▶ [TASK TO CARRY OUT] Transcribe each line of the records below exactly, excluding any embedded images.
● ● ● ● ●
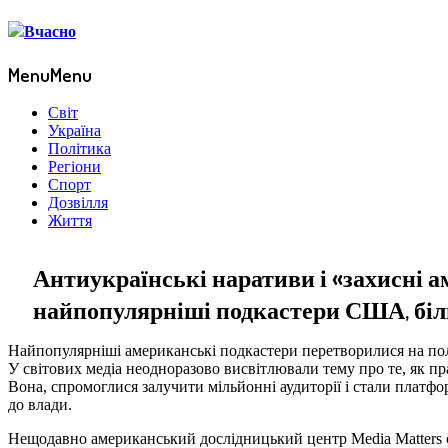
Menu
Menu
Світ
Україна
Політика
Регіони
Спорт
Дозвілля
Життя
Антиукраїнські наративи і «захисні 
найпопулярніші подкастери США, бі
Найпопулярніші американські подкастери перетворилися на по
У світових медіа неодноразово висвітлювали тему про те, як пр
Вона, спромоглися залучити мільйонні аудиторії і стали платф
до влади.
Нещодавно американський дослідницький центр Media Matters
● ● ● ● ●
▶ [COMPLETED TASK]
Menu
Menu
Світ
Україна
Політика
Регіони
Спорт
Дозвілля
Життя
Антиукраїнські наративи і «захисні 
найпопулярніші подкастери США, бі
Найпопулярніші американські подкастери перетворилися на по
У світових медіа неодноразово висвітлювали тему про те, як пр
Вона, спромоглися залучити мільйонні аудиторії і стали платф
до влади.
Нещодавно американський дослідницький центр Media Matters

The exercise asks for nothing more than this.